The song has been covered by a number of artists and bands including:
- Irish worship band, Rend Collective, in their 2013 album Campfire.
- Contemporary Christian music group The Katinas in their 2014 album Sunday Set, accompanied by a music video
- The vocal quintet Veritas in their self-titled 2014 album Veritas
- The Christian reggae band Christafari in their 2015 album Anthems. Their version features additional vocals by Avion Blackman. The release was accompanied by a music video.

At Passion 2014 in Houston, it was sung by the song's co-writer Matt Redman. It was also performed at Passion 2015 in Houston, featuring vocals from Chris Tomlin, Brett Younker and Kristian Stanfill.
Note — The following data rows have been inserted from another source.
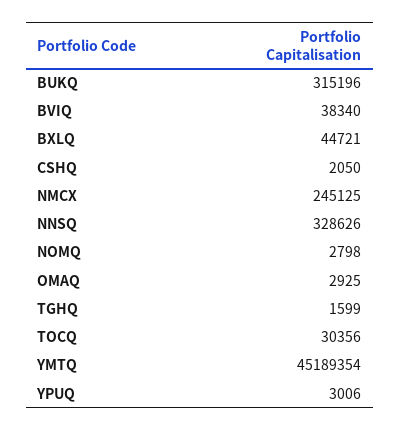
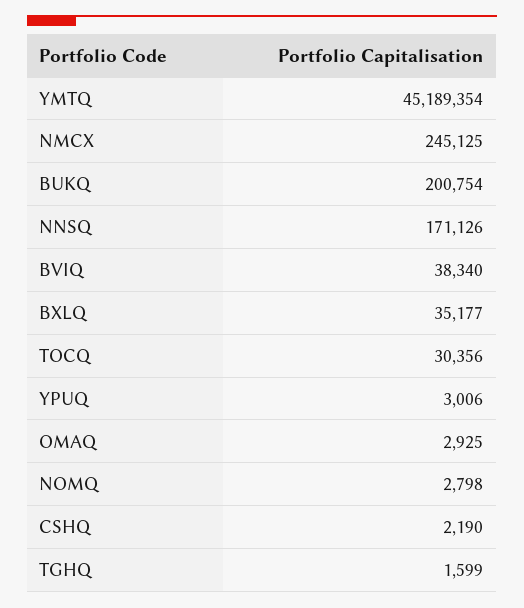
  {
-   "BUKQ": 315196,
+   "BUKQ": 200754,
    "BVIQ": 38340,
-   "BXLQ": 44721,
+   "BXLQ": 35177,
-   "CSHQ": 2050,
+   "CSHQ": 2190,
    "NMCX": 245125,
-   "NNSQ": 328626,
+   "NNSQ": 171126,
    "NOMQ": 2798,
    "OMAQ": 2925,
    "TGHQ": 1599,
    "TOCQ": 30356,
    "YMTQ": 45189354,
    "YPUQ": 3006
  }

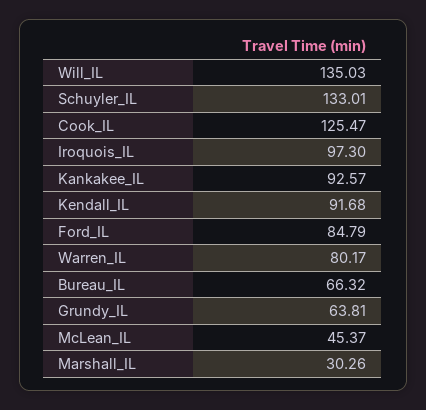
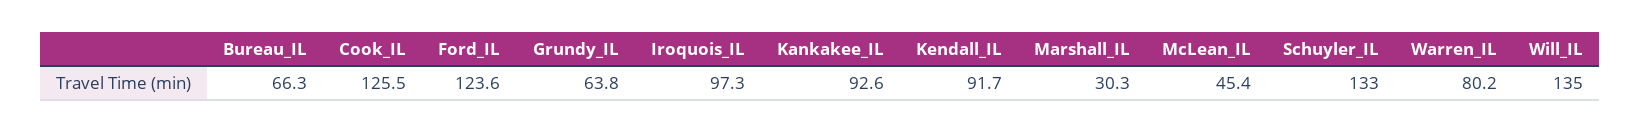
  {
    "Will_IL": 135.03,
    "Schuyler_IL": 133.01,
    "Cook_IL": 125.47,
    "Iroquois_IL": 97.3,
    "Kankakee_IL": 92.57,
    "Kendall_IL": 91.68,
-   "Ford_IL": 84.79,
+   "Ford_IL": 123.6,
    "Warren_IL": 80.17,
    "Bureau_IL": 66.32,
    "Grundy_IL": 63.81,
    "McLean_IL": 45.37,
    "Marshall_IL": 30.26
  }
Parts of the song were incorporated by rapper KB as part of his track, "10k", on his 2020 album His Glory Alone. It peaked at No. 36 on the Billboard Hot Christian Songs chart.
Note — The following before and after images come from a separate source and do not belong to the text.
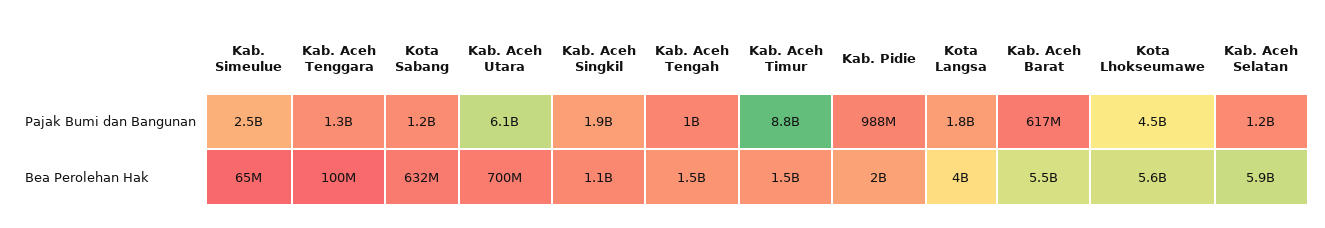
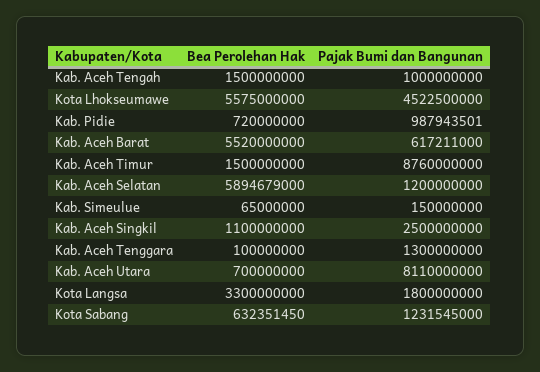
  {
    "Kab. Simeulue": {
-     "Pajak Bumi dan Bangunan": 2500000000,
+     "Pajak Bumi dan Bangunan": 150000000,
      "Bea Perolehan Hak": 65000000
    },
    "Kab. Aceh Tenggara": {
      "Pajak Bumi dan Bangunan": 1300000000,
      "Bea Perolehan Hak": 100000000
    },
    "Kota Sabang": {
      "Pajak Bumi dan Bangunan": 1231545000,
      "Bea Perolehan Hak": 632351450
    },
    "Kab. Aceh Utara": {
-     "Pajak Bumi dan Bangunan": 6100000000,
+     "Pajak Bumi dan Bangunan": 8110000000,
      "Bea Perolehan Hak": 700000000
    },
    "Kab. Aceh Singkil": {
-     "Pajak Bumi dan Bangunan": 1900000000,
+     "Pajak Bumi dan Bangunan": 2500000000,
      "Bea Perolehan Hak": 1100000000
    },
    "Kab. Aceh Tengah": {
      "Pajak Bumi dan Bangunan": 1000000000,
      "Bea Perolehan Hak": 1500000000
    },
    "Kab. Aceh Timur": {
      "Pajak Bumi dan Bangunan": 8760000000,
      "Bea Perolehan Hak": 1500000000
    },
    "Kab. Pidie": {
      "Pajak Bumi dan Bangunan": 987943501,
-     "Bea Perolehan Hak": 2000000000
+     "Bea Perolehan Hak": 720000000
    },
    "Kota Langsa": {
      "Pajak Bumi dan Bangunan": 1800000000,
-     "Bea Perolehan Hak": 4000000000
+     "Bea Perolehan Hak": 3300000000
    },
    "Kab. Aceh Barat": {
      "Pajak Bumi dan Bangunan": 617211000,
      "Bea Perolehan Hak": 5520000000
    },
    "Kota Lhokseumawe": {
      "Pajak Bumi dan Bangunan": 4522500000,
      "Bea Perolehan Hak": 5575000000
    },
    "Kab. Aceh Selatan": {
      "Pajak Bumi dan Bangunan": 1200000000,
      "Bea Perolehan Hak": 5894679000
    }
  }

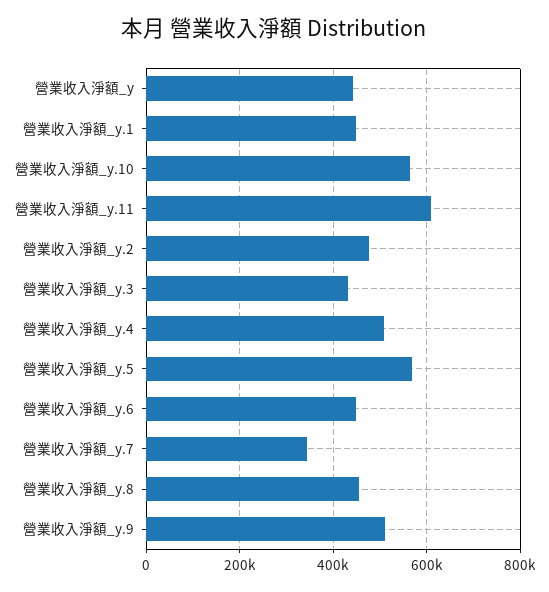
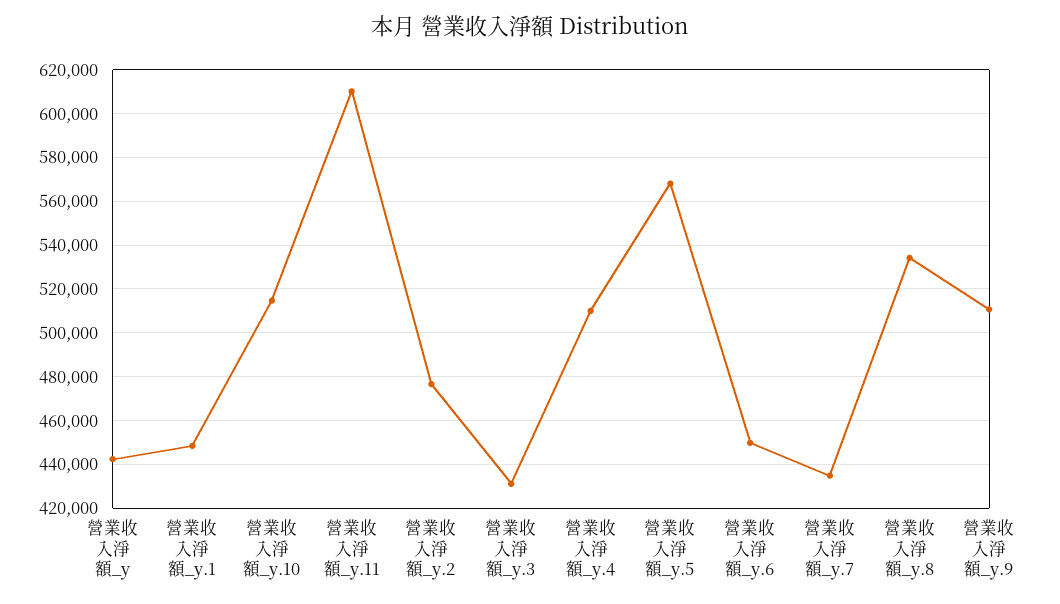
  {
    "營業收入淨額_y": 440000,
    "營業收入淨額_y.1": 450000,
-   "營業收入淨額_y.10": 560000,
+   "營業收入淨額_y.10": 515000,
    "營業收入淨額_y.11": 610000,
    "營業收入淨額_y.2": 475000,
    "營業收入淨額_y.3": 430000,
    "營業收入淨額_y.4": 510000,
    "營業收入淨額_y.5": 570000,
    "營業收入淨額_y.6": 450000,
-   "營業收入淨額_y.7": 340000,
+   "營業收入淨額_y.7": 435000,
-   "營業收入淨額_y.8": 460000,
+   "營業收入淨額_y.8": 535000,
    "營業收入淨額_y.9": 510000
  }

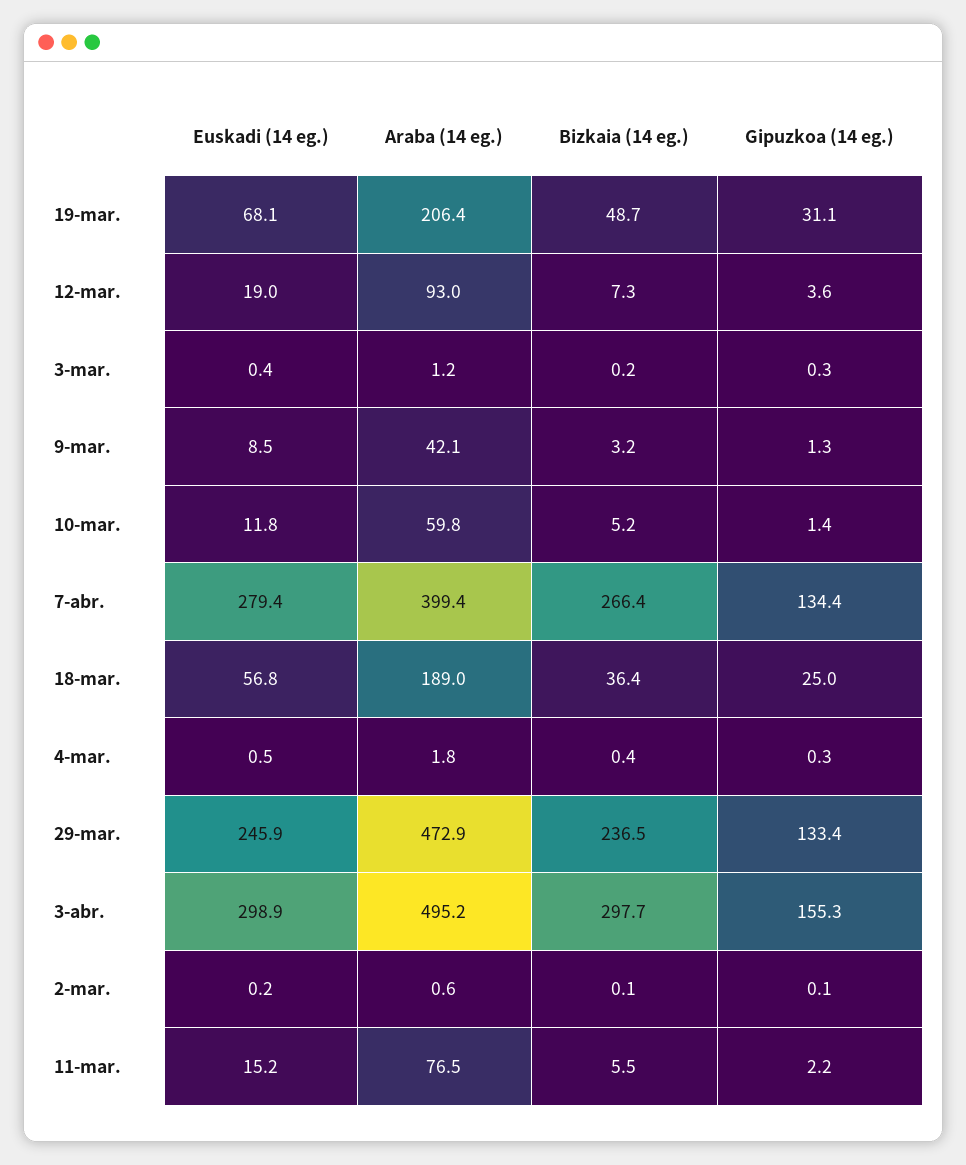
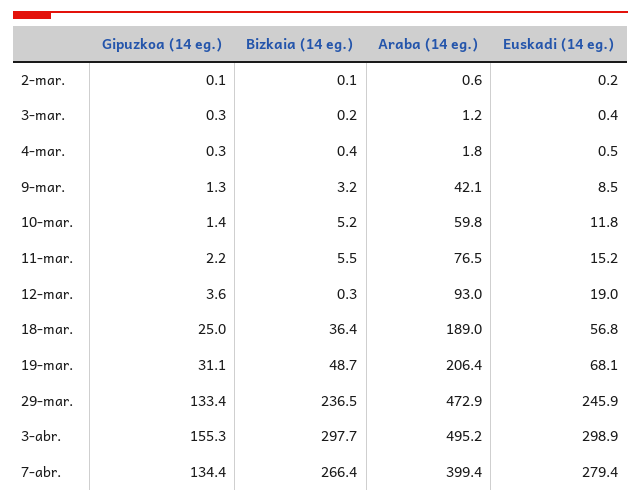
  {
    "Euskadi (14 eg.)": {
      "19-mar.": 68.1,
      "12-mar.": 19,
      "3-mar.": 0.4,
      "9-mar.": 8.5,
      "10-mar.": 11.8,
      "7-abr.": 279.4,
      "18-mar.": 56.8,
      "4-mar.": 0.5,
      "29-mar.": 245.9,
      "3-abr.": 298.9,
      "2-mar.": 0.2,
      "11-mar.": 15.2
    },
    "Araba (14 eg.)": {
      "19-mar.": 206.4,
      "12-mar.": 93,
      "3-mar.": 1.2,
      "9-mar.": 42.1,
      "10-mar.": 59.8,
      "7-abr.": 399.4,
      "18-mar.": 189,
      "4-mar.": 1.8,
      "29-mar.": 472.9,
      "3-abr.": 495.2,
      "2-mar.": 0.6,
      "11-mar.": 76.5
    },
    "Bizkaia (14 eg.)": {
      "19-mar.": 48.7,
-     "12-mar.": 7.3,
+     "12-mar.": 0.3,
      "3-mar.": 0.2,
      "9-mar.": 3.2,
      "10-mar.": 5.2,
      "7-abr.": 266.4,
      "18-mar.": 36.4,
      "4-mar.": 0.4,
      "29-mar.": 236.5,
      "3-abr.": 297.7,
      "2-mar.": 0.1,
      "11-mar.": 5.5
    },
    "Gipuzkoa (14 eg.)": {
      "19-mar.": 31.1,
      "12-mar.": 3.6,
      "3-mar.": 0.3,
      "9-mar.": 1.3,
      "10-mar.": 1.4,
      "7-abr.": 134.4,
      "18-mar.": 25,
      "4-mar.": 0.3,
      "29-mar.": 133.4,
      "3-abr.": 155.3,
      "2-mar.": 0.1,
      "11-mar.": 2.2
    }
  }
The song has been translated into a number of languages. It was recorded in Spanish as "Diez Mil Razones (10,000 Reasons)" by Evan Craft in an acoustic version in his 2012 album Yo Soy Segundo. and in German as "Zehntausend Gründe" ("10,000 Gründe") by the German Christian band Outbreakband and recorded on their album Das ist unser Gott, a live album performed at the Glaubenszentrum Bad Gandersheim.

== The book ==

Cover of 10,000 Reasons: Stories of Faith, Hope, and Thankfulness Inspired by the Worship Anthem

Matt Redman co-authored with Craig Borlase the book 10,000 Reasons (full title 10,000 Reasons: Stories of Faith, Hope, and Thankfulness Inspired by the Worship Anthem). In the 176-page book published in 2017 by David C Cook Publishing Company, and a foreword written by Christian author Max Lucado, Redman shares details behind the song's creation and explores the influences and experiences the song generated with many vivid examples of inspiring stories, experiences and testimonies by individuals in their greatest time of need.